Die Studie der Forschenden aus Dartmouth
Die Forschenden erstellten ein Online-Spiel – das Spiel um öffentliche Güter – um die Rolle von Klatsch zu erforschen. Um herauszufinden, welche Rolle Klatsch im sozialen Miteinander und Verhalten spielt, wurden die Teilnehmenden in Sechs-Personen-Gruppen eingeteilt – jede Gruppe spielte eine von vier Spielvarianten.
Die Gruppen spielten jeweils 10 Runden und erhielten in jeder Runde 10 Dollar. Sie mussten dann entscheiden, ob sie das Geld für sich behalten oder einen Teil davon in einen Gruppenfond einzahlen, der dann mit dem 1,5-fachen multipliziert und am Ende fair unter den Teilnehmenden aufgeteilt wurde. So wurde eine Spannung zwischen egoistischem und kooperativem Verhalten erzeugt.
Die vier Spielvarianten der Studie
- Die erste Spielvariante bestand darin, dass die Spielenden das Verhalten der fünf anderen Mitspielenden beobachten konnten, aber ohne miteinander chatten zu können.
- In der nächsten Spielvariante sahen sie nur das Verhalten der beiden direkten Nachbarn, ob die anderen Spielenden in den Fond einzahlten oder das Geld behielten, konnten sie nicht sehen. Sie konnten sich wieder mit keinem der Teilnehmenden austauschen.
- Eine weitere Spielvariante war, dass die Spielenden, wie in der ersten Variante, Informationen über alle Mitspielenden erhielten – diesmal konnten sie aber alle miteinander chatten.

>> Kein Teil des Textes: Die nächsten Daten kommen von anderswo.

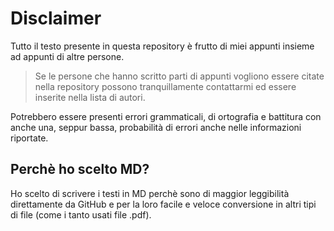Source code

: # Disclaimer

Tutto il testo presente in questa repository è frutto di miei appunti insieme ad appunti di altre persone.

> Se le persone che hanno scritto parti di appunti vogliono essere citate nella repository possono tranquillamente contattarmi ed essere inserite nella lista di autori.

Potrebbero essere presenti errori grammaticali, di ortografia e battitura con anche una, seppur bassa, probabilità di errori anche nelle informazioni riportate.

## Perchè ho scelto MD?

Ho scelto di scrivere i testi in MD perchè sono di maggior leggibilità direttamente da GitHub e per la loro facile e veloce conversione in altri tipi di file (come i tanto usati file .pdf).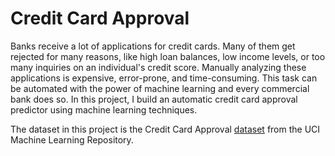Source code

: # Credit Card Approval

Banks receive a lot of applications for credit cards. Many of them get rejected for many reasons, like high loan balances, low income levels, or too many inquiries on an individual's credit score. Manually analyzing these applications is expensive, error-prone, and time-consuming. This task can be automated with the power of machine learning and every commercial bank does so. In this project, I build an automatic credit card approval predictor using machine learning techniques.

The dataset in this project is the Credit Card Approval [dataset](http://archive.ics.uci.edu/ml/datasets/credit+approval) from the UCI Machine Learning Repository.


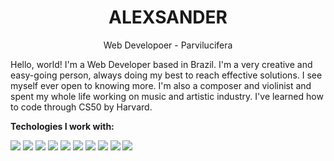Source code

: <h1 align="center">
	<strong>
		ALEXSANDER
	</strong>
</h1>
<p align="center">Web Developoer - Parvilucifera</p>


Hello, world! I'm a Web Developer based in Brazil. I'm a very creative and easy-going person, always doing my best to reach effective solutions. I see myself ever open to knowing more. I'm also a composer and violinist and spent my whole life working on music and artistic industry. I've learned how to code through CS50 by Harvard.
<p><strong>Techologies I work with:</strong></p>
<p>
<img src="https://img.icons8.com/color/48/000000/html-5--v1.png"/>
<img src="https://img.icons8.com/color/48/000000/css3.png"/>
<img src="https://img.icons8.com/color/48/000000/python--v1.png"/>
<img src="https://img.icons8.com/color/48/000000/javascript--v1.png"/>
<img src="https://img.icons8.com/external-flat-juicy-fish/46/000000/external-sql-coding-and-development-flat-flat-juicy-fish.png"/>
<img src="https://img.icons8.com/plasticine/48/000000/react.png"/>
<img src="https://img.icons8.com/color/48/000000/django.png"/>
<img src="https://img.icons8.com/fluency/48/000000/flask.png"/>
<img src="https://img.icons8.com/color/48/000000/chakra-ui.png"/>
<img src="https://img.icons8.com/color/48/000000/bootstrap.png"/>
</p>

- In der letzten Variante konnten sie nur das Verhalten der beiden direkten Nachbarn, wie in der zweiten Variante, beobachten, konnten aber mit dem oder der gegenüber sitzenden Spieler*in chatten. Auf diese Weise konnten sie sich über das Verhalten ihrer jeweiligen direkten Nachbarn austauschen – ob sie in den Gruppenfond einzahlen oder das Geld für sich behalten – und hatten so wieder Informationen über alle sechs Teilnehmenden.
Eshin Jolly erklärt, dass sie auf diese Weise in der letzten Spielvariante ein lebensnahes Szenario schaffen wollten. In einer Gesellschaft werde man nämlich von den Handlungen anderer beeinflusst, man könne die Handlungen aber nur selten gezielt beobachten. Klatsch würde so dazu beitragen, Ungewissheiten durch den Austausch mit anderen zu reduzieren.
Ergebnisse der Studie
Je nachdem wie viele Spielende die Teilnehmenden beobachten konnten, hat sich die Art der Kommunikation – der Klatsch – unterschieden. Wenn die Spieler nur ein weiteres Gruppenmitglied beobachten konnten, waren die Unterhaltungen mit dem Chat-Partner häufiger spontan und über andere Teilnehmende.

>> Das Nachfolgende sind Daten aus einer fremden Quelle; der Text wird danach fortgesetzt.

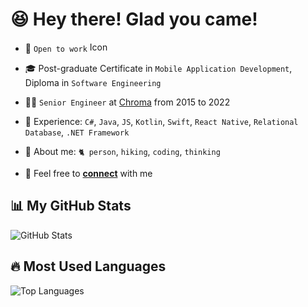 # 😆 Hey there! Glad you came!

- 💼 `Open to work` <a href="https://www.linkedin.com/in/changqing-xia/"> <img src="https://github.com/nicolecxia/nicolecxia/blob/main/Linkedin-Logo.png" width="60" height="16" alt="Icon"></a>
- 🎓 Post-graduate Certificate in `Mobile Application Development`, Diploma in `Software Engineering`
  
- 👩‍💻 `Senior Engineer` at [Chroma](https://www.chroma.com.cn/cn/index) from 2015 to 2022

- 💫 Experience: `C#`, `Java`, `JS`, `Kotlin`, `Swift`, `React Native`, `Relational Database`, `.NET Framework`

- 🍄 About me: `🐈 person`, `hiking`, `coding`, `thinking`
  
- 📮 Feel free to [**connect**](mailto:nicolecxia@outlook.com) with me
  
</td>

## 📊 My GitHub Stats
![GitHub Stats](https://github-readme-stats.vercel.app/api?username=nicolecxia&show_icons=true&theme=radical)

## 🔥 Most Used Languages
![Top Languages](https://github-readme-stats.vercel.app/api/top-langs/?username=nicolecxia&layout=compact)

So haben sich die Teilnehmenden auf die Informationen über die Nachbarn des Spielpartners verlassen, ohne dabei die Nachbarn des Kommunikationspartners selbst zu sehen. Den Spielenden war es durch Kommunikation also möglich, aus Erfahrungen von anderen zu lernen. Konnten die Spielenden aber alle Gruppenmitglieder sehen, plauderten sie eher miteinander und diskutierten über unterschiedlichere Themen.
Außerdem fühlten sich die Teilnehmenden am meisten demjenigen verbunden, mit dem sie während des Spiels gechattet hatten. Sogar die Eindrücke bezüglich der anderen Spielenden ähnelten sich. Luke Chang erläutert die Ergebnisse der Studie:
In einem typischen Spiel mit öffentlichen Gütern – ohne Kommunikation – tragen die Spielenden im Laufe der Zeit immer weniger dem Gruppenfond bei – am Ende zahlt keiner mehr in den Gruppenfond ein. Die Kooperation der Spielenden in den Gruppenfond einzuzahlen blieb in der Studie aber mehr erhalten, wenn sie privat mit dem gegenüber sitzenden Spieler*in oder mit allen in der Gruppe kommuniziert haben. Die kollektive Kooperation der Gruppe in den Gruppenfond einzuzahlen wurde also durch Kommunikation mit einander im Durchschnitt erhöht. Dabei blieben manche Spielende trotz Kommunikation egoistisch in ihrem Verhalten, während andere durch Reputationsbedenken motiviert wurden, sich kooperativer als zuvor zu verhalten.
Klatsch ist also für soziale Bindungen erstrebenswert
Die Studie zeigt, wie Klatsch - der Austausch mit anderen - soziale Bindungen untereinander schafft und zu einem gemeinschaftlicheren Verhalten führt.
Die Ergebnisse der Studie über die Rolle von Klatsch im menschlichen Miteinander stehen in Verbindung mit einer "geteilten Realität". In dieser "geteilten Realität" bilden sich Allianzen, man findet gemeinsame Bindungen und tauscht persönliche Informationen untereinander aus. Sogar das Verhalten anderer wird diskutiert, um sich einig über ein sozial akzeptables Verhalten zu sein.